- **Problem statement**: Reproduce the lines of the material exactly, excluding every image.

[[ Dataset extract open ]]

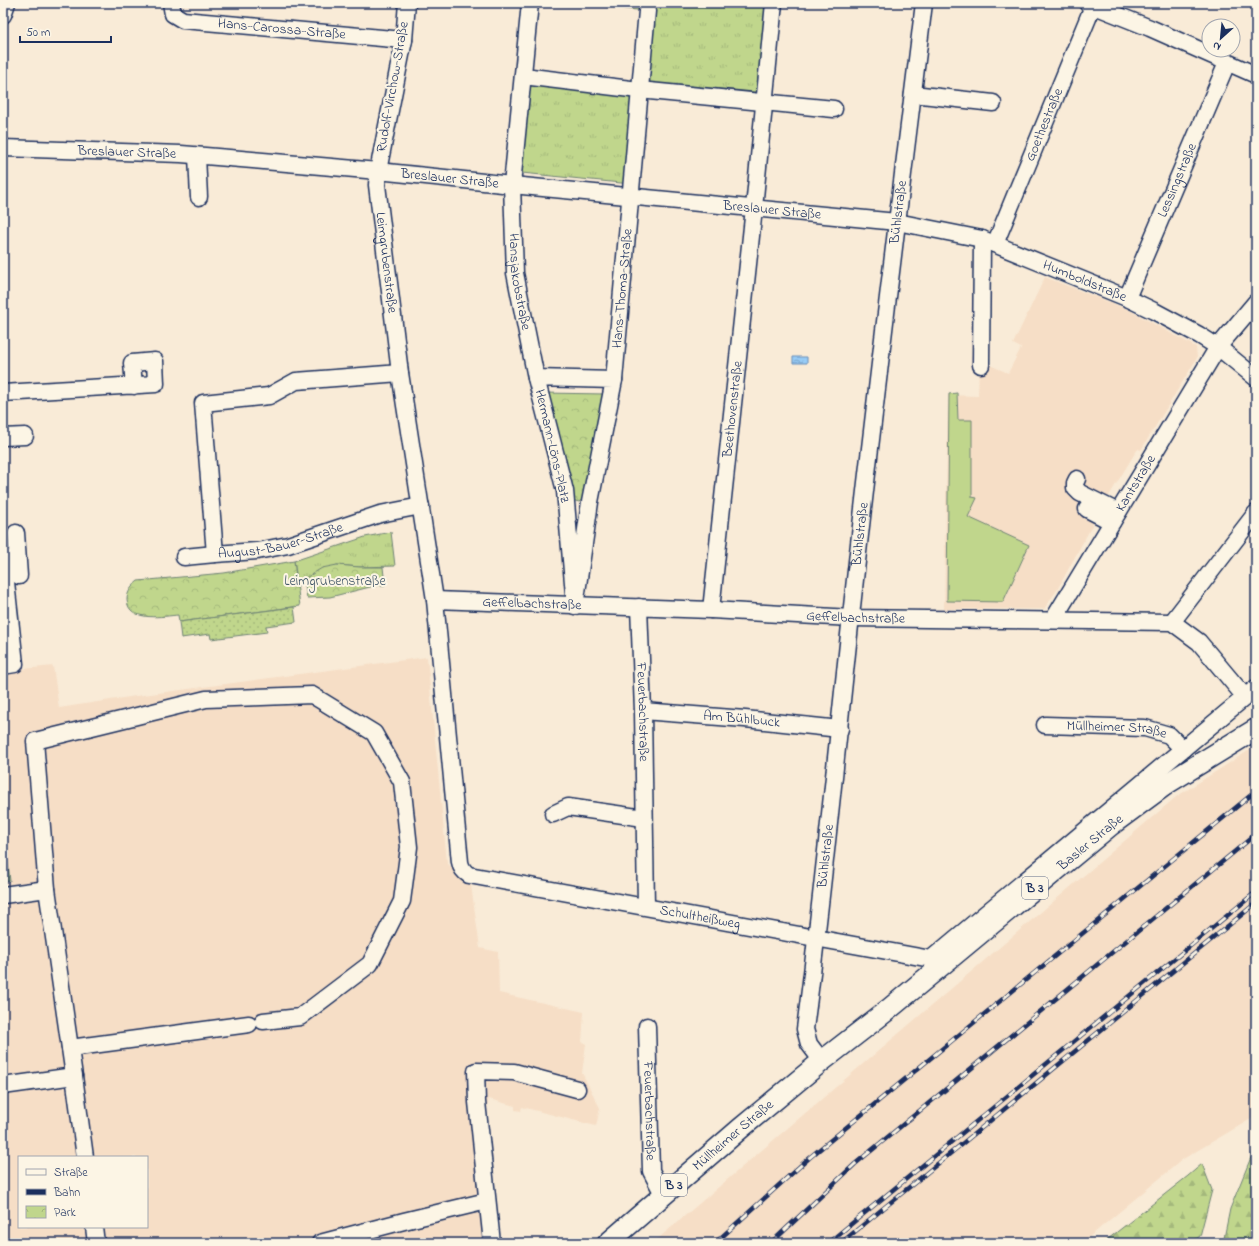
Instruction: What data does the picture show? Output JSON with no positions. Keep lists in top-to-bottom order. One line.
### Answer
{"streets":{"main road":["Müllheimer Straße","Basler Straße","B 3"],"street":["Hans-Carossa-Straße","Rudolf-Virchow-Straße","Goethestraße","Breslauer Straße","Lessingstraße","Bühlstraße","Leimgrubenstraße","Humboldstraße","Hansjakobstraße","Hans-Thoma-Straße","Beethovenstraße","Hermann-Löns-Platz","Kantstraße","August-Bauer-Straße","Geffelbachstraße","Feuerbachstraße","Am Bühlbuck","Schultheißweg"]},"crossings":[["Hans-Carossa-Straße","Rudolf-Virchow-Straße"],["Rudolf-Virchow-Straße","Breslauer Straße"],["Rudolf-Virchow-Straße","Leimgrubenstraße"],["Goethestraße","Humboldstraße"],["Breslauer Straße","Bühlstraße"],["Breslauer Straße","Leimgrubenstraße"],["Breslauer Straße","Humboldstraße"],["Breslauer Straße","Hansjakobstraße"],["Breslauer Straße","Hans-Thoma-Straße"],["Breslauer Straße","Beethovenstraße"],["Lessingstraße","Humboldstraße"],["Bühlstraße","Humboldstraße"],["Bühlstraße","Geffelbachstraße"],["Bühlstraße","Am Bühlbuck"],["Bühlstraße","Müllheimer Straße"],["Bühlstraße","Basler Straße"],["Bühlstraße","Schultheißweg"],["Leimgrubenstraße","August-Bauer-Straße"],["Leimgrubenstraße","Geffelbachstraße"],["Leimgrubenstraße","Schultheißweg"],["Humboldstraße","Kantstraße"],["Hansjakobstraße","Hermann-Löns-Platz"],["Hans-Thoma-Straße","Hermann-Löns-Platz"],["Beethovenstraße","Geffelbachstraße"],["Hermann-Löns-Platz","Geffelbachstraße"],["Kantstraße","Geffelbachstraße"],["Geffelbachstraße","Feuerbachstraße"],["Feuerbachstraße","Am Bühlbuck"],["Feuerbachstraße","Müllheimer Straße"],["Feuerbachstraße","Schultheißweg"],["Müllheimer Straße","Basler Straße"],["Müllheimer Straße","Schultheißweg"]],"parks":["Leimgrubenstraße"],"legend":["Straße","Bahn","Park"],"scale_bar":"50 m","north":"bottom left"}
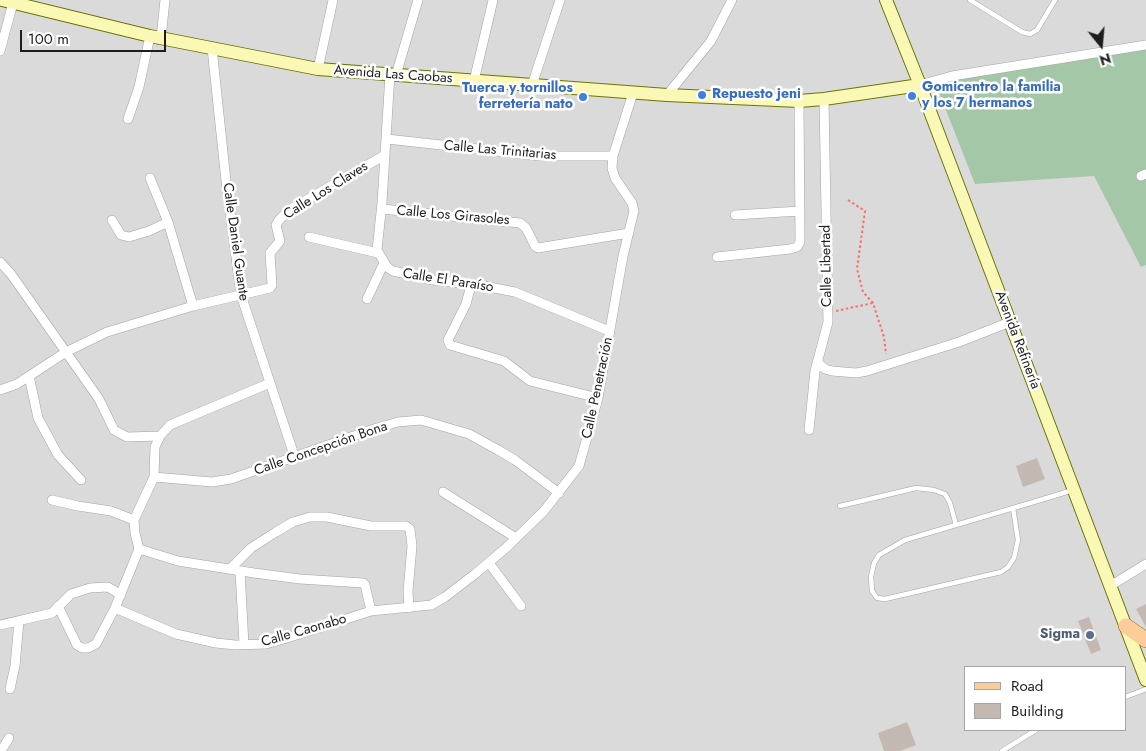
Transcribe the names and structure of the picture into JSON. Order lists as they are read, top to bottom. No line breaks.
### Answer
{"streets":{"street":["Avenida Las Caobas","Calle Las Trinitarias","Calle Los Claves","Calle Los Girasoles","Calle Daniel Guante","Calle Libertad","Calle El Paraíso","Avenida Refinería","Calle Penetración","Calle Concepción Bona","Calle Caonabo"]},"crossings":[["Avenida Las Caobas","Calle Daniel Guante"],["Avenida Las Caobas","Calle Libertad"],["Avenida Las Caobas","Avenida Refinería"],["Avenida Las Caobas","Calle Penetración"],["Calle Las Trinitarias","Calle Penetración"],["Calle Los Claves","Calle Daniel Guante"],["Calle Los Girasoles","Calle Penetración"],["Calle Daniel Guante","Calle Concepción Bona"],["Calle El Paraíso","Calle Penetración"],["Calle Penetración","Calle Concepción Bona"],["Calle Penetración","Calle Caonabo"]],"places":["Repuesto jeni","Gomicentro la familia y los 7 hermanos","Tuerca y tornillos ferretería nato","Sigma"],"legend":["Road","Building"],"scale_bar":"100 m","north":"bottom"}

[[ Dataset extract closed ]]

- **Reply to the exercise**:
Instruction: What data does the picture show? Output JSON with no positions. Keep lists in top-to-bottom order. One line.
### Answer
{"streets":{"main road":["Müllheimer Straße","Basler Straße","B 3"],"street":["Hans-Carossa-Straße","Rudolf-Virchow-Straße","Goethestraße","Breslauer Straße","Lessingstraße","Bühlstraße","Leimgrubenstraße","Humboldstraße","Hansjakobstraße","Hans-Thoma-Straße","Beethovenstraße","Hermann-Löns-Platz","Kantstraße","August-Bauer-Straße","Geffelbachstraße","Feuerbachstraße","Am Bühlbuck","Schultheißweg"]},"crossings":[["Hans-Carossa-Straße","Rudolf-Virchow-Straße"],["Rudolf-Virchow-Straße","Breslauer Straße"],["Rudolf-Virchow-Straße","Leimgrubenstraße"],["Goethestraße","Humboldstraße"],["Breslauer Straße","Bühlstraße"],["Breslauer Straße","Leimgrubenstraße"],["Breslauer Straße","Humboldstraße"],["Breslauer Straße","Hansjakobstraße"],["Breslauer Straße","Hans-Thoma-Straße"],["Breslauer Straße","Beethovenstraße"],["Lessingstraße","Humboldstraße"],["Bühlstraße","Humboldstraße"],["Bühlstraße","Geffelbachstraße"],["Bühlstraße","Am Bühlbuck"],["Bühlstraße","Müllheimer Straße"],["Bühlstraße","Basler Straße"],["Bühlstraße","Schultheißweg"],["Leimgrubenstraße","August-Bauer-Straße"],["Leimgrubenstraße","Geffelbachstraße"],["Leimgrubenstraße","Schultheißweg"],["Humboldstraße","Kantstraße"],["Hansjakobstraße","Hermann-Löns-Platz"],["Hans-Thoma-Straße","Hermann-Löns-Platz"],["Beethovenstraße","Geffelbachstraße"],["Hermann-Löns-Platz","Geffelbachstraße"],["Kantstraße","Geffelbachstraße"],["Geffelbachstraße","Feuerbachstraße"],["Feuerbachstraße","Am Bühlbuck"],["Feuerbachstraße","Müllheimer Straße"],["Feuerbachstraße","Schultheißweg"],["Müllheimer Straße","Basler Straße"],["Müllheimer Straße","Schultheißweg"]],"parks":["Leimgrubenstraße"],"legend":["Straße","Bahn","Park"],"scale_bar":"50 m","north":"bottom left"}
Transcribe the names and structure of the picture into JSON. Order lists as they are read, top to bottom. No line breaks.
### Answer
{"streets":{"street":["Avenida Las Caobas","Calle Las Trinitarias","Calle Los Claves","Calle Los Girasoles","Calle Daniel Guante","Calle Libertad","Calle El Paraíso","Avenida Refinería","Calle Penetración","Calle Concepción Bona","Calle Caonabo"]},"crossings":[["Avenida Las Caobas","Calle Daniel Guante"],["Avenida Las Caobas","Calle Libertad"],["Avenida Las Caobas","Avenida Refinería"],["Avenida Las Caobas","Calle Penetración"],["Calle Las Trinitarias","Calle Penetración"],["Calle Los Claves","Calle Daniel Guante"],["Calle Los Girasoles","Calle Penetración"],["Calle Daniel Guante","Calle Concepción Bona"],["Calle El Paraíso","Calle Penetración"],["Calle Penetración","Calle Concepción Bona"],["Calle Penetración","Calle Caonabo"]],"places":["Repuesto jeni","Gomicentro la familia y los 7 hermanos","Tuerca y tornillos ferretería nato","Sigma"],"legend":["Road","Building"],"scale_bar":"100 m","north":"bottom"}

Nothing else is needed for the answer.